Publié le 7 décembre 2023 par : M. Vallaud, M. Saulignac, Mme Untermaier, Mme Karamanli, M. Vicot, M. Philippe Brun, M. Delaporte, Mme Keloua Hachi, M. Aviragnet, M. Baptiste, Mme Battistel, M. Mickaël Bouloux, M. Califer, M. David, M. Delautrette, M. Echaniz, M. Olivier Faure, M. Garot, M. Guedj, M. Hajjar, Mme Jourdan, M. Leseul, M. Naillet, M. Bertrand Petit, Mme Pic, Mme Pires Beaune, M. Potier, Mme Rabault, Mme Rouaux, Mme Santiago, Mme Thomin, les membres du groupe Socialistes et apparentés.

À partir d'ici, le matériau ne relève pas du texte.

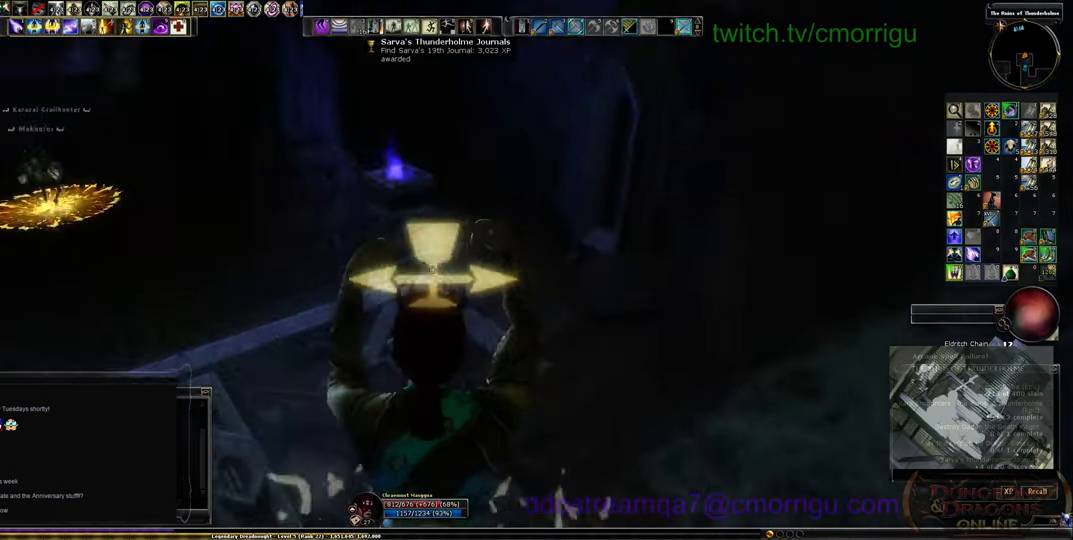
{"keys": ["w"], "events": []}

L’article L. 744‑1 du code de l’entrée et du séjour des étrangers et du droit d’asile est complété par un alinéa ainsi rédigé :
« Sauf en cas de menace pour l’ordre public, il est interdit de retenir ou de maintenir tout étranger au sein d’un local de mise à l’abri pour une durée égale ou supérieure à quatre heures. »

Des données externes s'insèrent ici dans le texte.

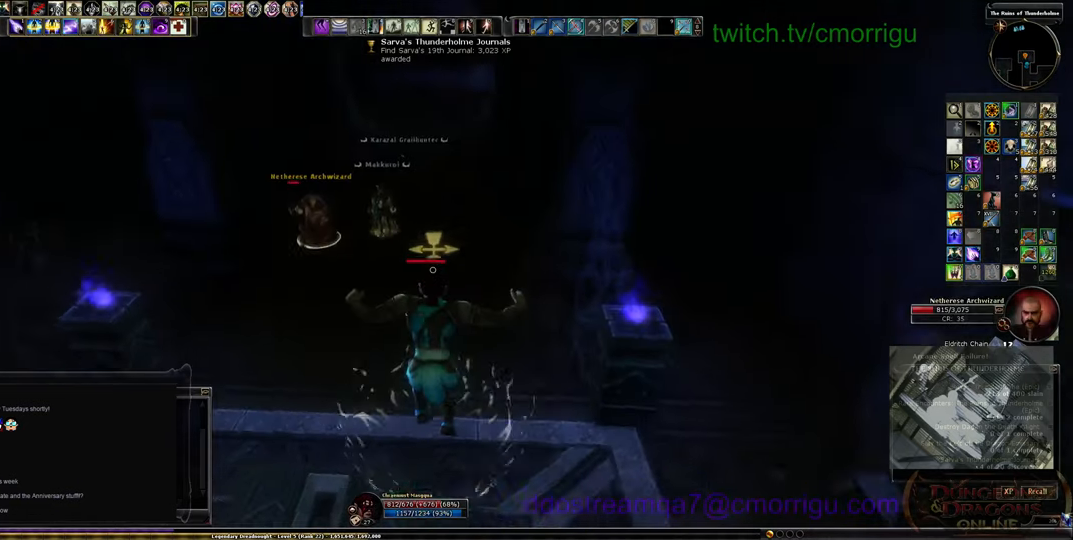
{"keys": ["w"], "events": []}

Cet amendement du groupe « Socialistes et apparentés » vise à interdire les locaux pour le moins mal nommés de « mise à l’abri » établis notamment à Menton afin d’organiser la gestion des personnes exilées à la frontière italienne. Lors d’une visite du Bâtonnier Adrien Verrier en juillet 2022 dans le local de Menton pont Saint Louis, il est rapporté dans le document issu de la visite que les personnes étrangères interpellés et en attente de reconduite au sein d’un local ne fait « l’objet d’aucun cadre juridique précis ».
Ni local de retenue administrative, ni zone d’attente, ce local ne donne pas les droits dédiés à ces situations prévus par la loi comme le conseil d’un avocat, l’assistance d’un interprète ou d’un médecin, ou encore la possibilité de communiquer avec une personne de son choix. La présence des associations est régulièrement entravée, ce qui est inacceptable.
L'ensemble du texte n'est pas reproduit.